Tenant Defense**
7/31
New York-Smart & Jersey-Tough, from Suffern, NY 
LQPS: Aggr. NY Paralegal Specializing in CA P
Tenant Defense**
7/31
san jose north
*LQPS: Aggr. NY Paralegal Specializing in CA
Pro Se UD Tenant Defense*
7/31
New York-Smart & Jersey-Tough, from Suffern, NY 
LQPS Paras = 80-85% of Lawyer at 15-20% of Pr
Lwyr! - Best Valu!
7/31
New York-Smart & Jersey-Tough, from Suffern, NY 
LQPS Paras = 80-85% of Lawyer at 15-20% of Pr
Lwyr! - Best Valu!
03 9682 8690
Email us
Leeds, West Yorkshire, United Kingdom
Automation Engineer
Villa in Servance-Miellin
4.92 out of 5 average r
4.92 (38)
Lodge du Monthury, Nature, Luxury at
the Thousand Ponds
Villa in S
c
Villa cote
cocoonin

= = = =

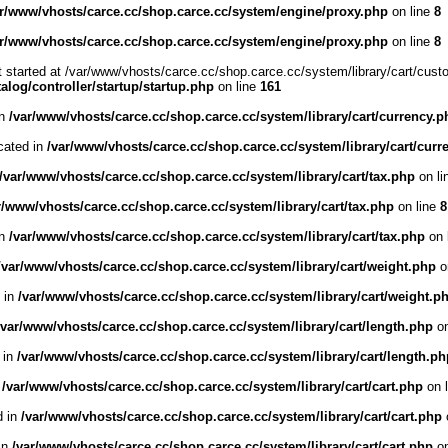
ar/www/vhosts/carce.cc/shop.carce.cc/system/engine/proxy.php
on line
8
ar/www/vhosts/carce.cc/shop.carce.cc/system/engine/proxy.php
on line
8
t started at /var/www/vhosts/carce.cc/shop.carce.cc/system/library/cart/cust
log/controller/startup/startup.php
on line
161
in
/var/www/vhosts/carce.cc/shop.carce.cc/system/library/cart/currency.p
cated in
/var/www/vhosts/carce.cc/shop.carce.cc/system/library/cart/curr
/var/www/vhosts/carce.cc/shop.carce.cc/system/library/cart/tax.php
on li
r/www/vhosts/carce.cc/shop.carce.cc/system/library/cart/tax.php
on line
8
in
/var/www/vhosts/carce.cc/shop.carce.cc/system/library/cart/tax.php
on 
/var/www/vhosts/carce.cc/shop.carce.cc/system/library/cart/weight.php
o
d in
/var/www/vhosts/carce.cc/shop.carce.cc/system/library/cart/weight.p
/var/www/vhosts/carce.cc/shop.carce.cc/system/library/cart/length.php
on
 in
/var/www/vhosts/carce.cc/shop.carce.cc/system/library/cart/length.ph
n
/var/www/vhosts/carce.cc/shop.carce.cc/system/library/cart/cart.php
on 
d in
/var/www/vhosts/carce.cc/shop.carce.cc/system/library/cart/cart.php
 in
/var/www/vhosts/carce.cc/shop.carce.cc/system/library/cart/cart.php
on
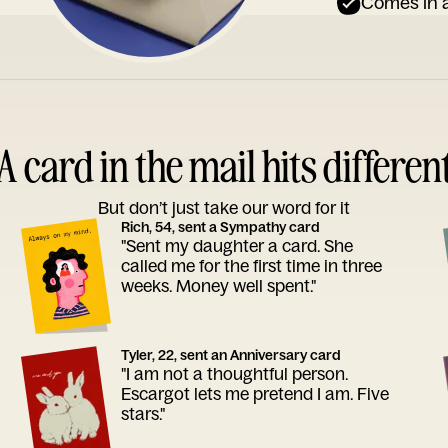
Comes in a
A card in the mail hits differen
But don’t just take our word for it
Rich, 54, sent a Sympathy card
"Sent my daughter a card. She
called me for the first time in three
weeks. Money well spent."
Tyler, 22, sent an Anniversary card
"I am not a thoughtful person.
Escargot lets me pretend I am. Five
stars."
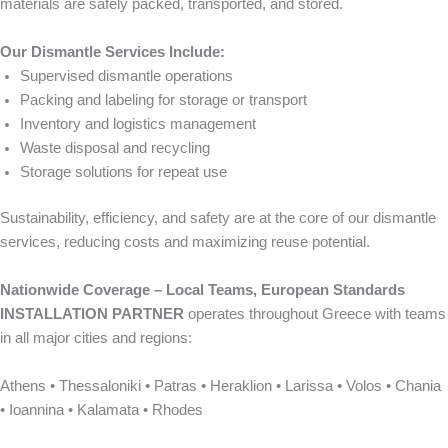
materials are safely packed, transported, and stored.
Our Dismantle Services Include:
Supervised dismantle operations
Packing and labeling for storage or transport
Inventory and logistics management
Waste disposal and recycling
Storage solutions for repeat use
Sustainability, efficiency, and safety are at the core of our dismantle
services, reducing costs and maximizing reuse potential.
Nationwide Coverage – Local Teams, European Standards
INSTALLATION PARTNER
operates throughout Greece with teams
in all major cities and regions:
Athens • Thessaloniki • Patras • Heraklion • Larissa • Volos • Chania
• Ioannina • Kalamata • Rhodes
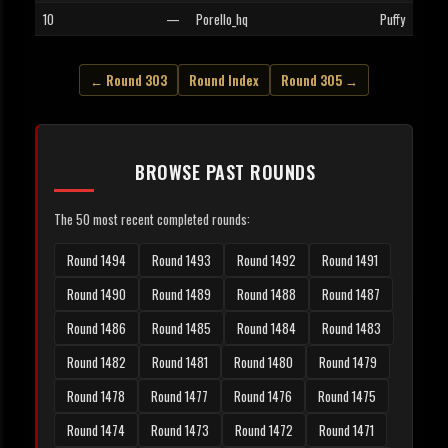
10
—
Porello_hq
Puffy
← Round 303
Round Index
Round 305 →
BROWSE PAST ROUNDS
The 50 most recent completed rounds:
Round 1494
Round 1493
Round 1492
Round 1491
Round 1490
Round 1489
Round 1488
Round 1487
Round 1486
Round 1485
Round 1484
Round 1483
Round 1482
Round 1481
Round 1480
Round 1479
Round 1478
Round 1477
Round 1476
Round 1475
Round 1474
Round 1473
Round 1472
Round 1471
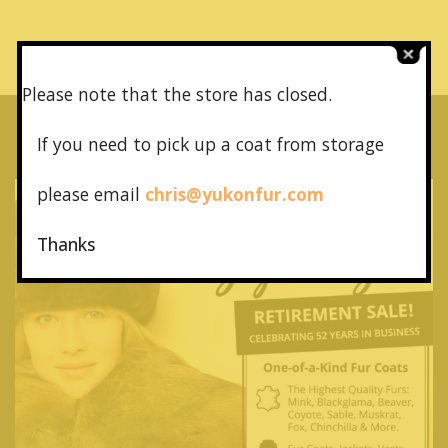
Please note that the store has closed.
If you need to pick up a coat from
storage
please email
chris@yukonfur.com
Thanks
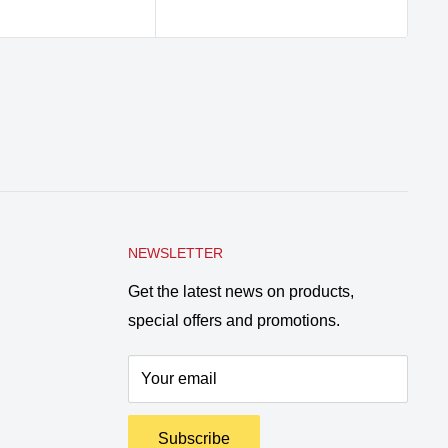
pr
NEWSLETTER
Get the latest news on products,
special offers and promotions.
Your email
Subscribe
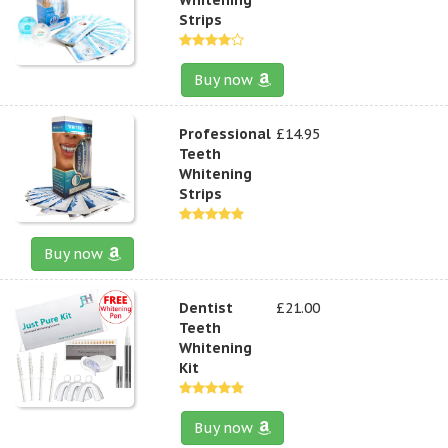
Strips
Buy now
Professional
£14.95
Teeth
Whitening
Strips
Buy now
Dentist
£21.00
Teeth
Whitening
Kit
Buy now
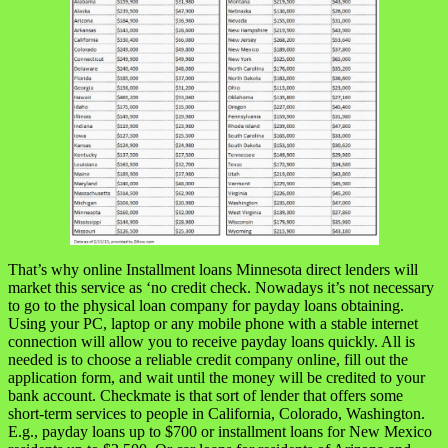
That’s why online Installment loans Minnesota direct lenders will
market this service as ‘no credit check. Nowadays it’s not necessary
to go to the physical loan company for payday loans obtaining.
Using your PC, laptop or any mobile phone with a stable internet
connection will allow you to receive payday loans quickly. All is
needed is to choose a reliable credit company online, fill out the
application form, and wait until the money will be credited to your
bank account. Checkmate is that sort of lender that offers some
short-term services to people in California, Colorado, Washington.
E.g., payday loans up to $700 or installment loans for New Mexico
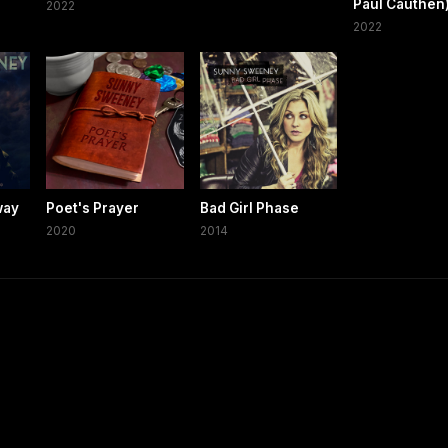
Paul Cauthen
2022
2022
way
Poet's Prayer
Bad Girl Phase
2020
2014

= = = =

-- Problem --
Could you copy every line from the records that has "online" in it?

-- Solution --
That’s why online Installment loans Minnesota direct lenders will
needed is to choose a reliable credit company online, fill out the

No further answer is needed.